Tu t'en souviens, de madame Roberto ? Cette vieille cinglée qui venait faire cours en chaussons, dont tu n'as jamais compris le bredouillis parce que, par obligation d'ordre alphabétique, elle t'avait placé au fond de la classe, et qu'ils avaient collée à faire du français aux 6èmeA parce qu'il fallait bien la caser quelque part et qu'ils pensaient sans doute qu'elle serait moins nocive dans les petites classes, avant de réussir à la faire mettre en cabane quelques années plus tard ? Et Lié, le prof d'histoire-géo que tu avais croisé au ski à Valberg juste avant de te casser la jambe comme un con, et qui, à ton retour en classe, t'avait flanqué zéro à un dessin où t'avais rien compris parce que tu l'avais recopié durant ton absence sur un copain qui n'avait rien compris non plus, histoire de bien montrer que les vacances étaient finies et que le chef, c'était lui ? Mais le cochonnet, c'était Benedetti, qui était revenu d'Afrique avec une amibe qu'il combattait en avalant sa Coramine Glucose à longueur de cours, et en passant la moitié de la terminale à l'hôpital, et qui, les fois où il était là à vendre les promesses de sa philosophie se la jouait à la Socrate en prenant les élèves à tour de rôle pendant la pause et, grave, inspiré, sentencieux, formulait un pronostic définitif sur tes chances de jamais accéder à la hauteur des vues qui l'habitaient.
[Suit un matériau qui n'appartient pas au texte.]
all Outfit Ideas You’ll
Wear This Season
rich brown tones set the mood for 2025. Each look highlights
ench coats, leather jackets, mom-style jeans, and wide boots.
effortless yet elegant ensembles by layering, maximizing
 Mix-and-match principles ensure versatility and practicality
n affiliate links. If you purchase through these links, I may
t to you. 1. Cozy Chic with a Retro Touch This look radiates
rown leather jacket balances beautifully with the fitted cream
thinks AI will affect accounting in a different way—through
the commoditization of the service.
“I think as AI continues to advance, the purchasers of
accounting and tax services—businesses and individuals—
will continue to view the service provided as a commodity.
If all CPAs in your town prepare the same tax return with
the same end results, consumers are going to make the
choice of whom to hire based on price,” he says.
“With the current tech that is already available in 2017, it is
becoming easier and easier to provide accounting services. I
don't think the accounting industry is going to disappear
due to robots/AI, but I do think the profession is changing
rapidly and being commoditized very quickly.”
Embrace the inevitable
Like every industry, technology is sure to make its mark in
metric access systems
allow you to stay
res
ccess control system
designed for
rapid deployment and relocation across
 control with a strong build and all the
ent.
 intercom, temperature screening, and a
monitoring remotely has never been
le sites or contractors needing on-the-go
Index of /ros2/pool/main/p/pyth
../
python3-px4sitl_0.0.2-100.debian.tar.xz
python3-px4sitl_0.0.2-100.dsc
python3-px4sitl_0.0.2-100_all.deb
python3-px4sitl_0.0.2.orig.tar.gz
Des profs comme ça, ces gens médiocres, routiniers, indifférents, arrivés là par défaut et pour la sécurité de l'emploi, les people, ils n'en ont jamais eu ou alors, pour la bonne cause, ils les ont opportunément oubliés préférant, de leurs années d'ennui scolaire, ne retenir, pour cette publicité du Ministère de l'éducation nationale à laquelle il prêtent, comme toujours, leur concours, que celle ou celui qui, sans doute à son corps défendant, sortait du lot. En cela, ils sont semblables aux spectateurs d'Etre et avoir, cette imposture qui, avec sa classe unique de petite commune rurale, veut faire croire à la survie de cet univers mort de la paysannerie traditionnelle, lesquels, tout à leur enchantement puéril, ne veulent pas discerner derrière ce stéréotype de l'instituteur d'antan le fonctionnaire en fin de carrière, encore amusé par les enfants mais impitoyable à l'égard de l'abruti qui, à douze ans, ne sait toujours pas compter et qui, plutôt que d'apprendre, préfère conduire le tracteur paternel. C'est que le cancre, en témoignant à la fois de l'échec de l'action éducative, et de son inutilité même, puisqu'elle ne lui fournit pas ce dont il a besoin et qu'il est parfaitement capable d'apprendre seul, au sein de sa famille, vient, en toute innocence, doublement contester la raison d'être du système dont l'instituteur est l'un des agents.

Les pétitionnaires, en participant à cette campagne pour l'instant publicitaire qui, loin de s'adresser aux usagers de l'éducation nationale, ne sert en réalité qu'à conforter dans l'esprit des enseignants l'image que l'on voudrait qu'ils aient d'eux-mêmes et à laquelle, sans doute, ils ne sont plus nombreux à croire, ne font que dévoiler combien leur position sociale doit en permanence s'accompagner d'une contrepartie symbolique par laquelle ils consolident la construction dont ils sont à la fois le produit, et les bénéficiaires. Mais, dans cette idée de donner le bon exemple, avec cette espèce de devoir tardivement rendu, donc dans la mise en scène complaisante d'une fiction qui n'est qu'un mensonge puisqu'elle se prétend vraie, ils se montrent tellement scolaires, et tellement vains.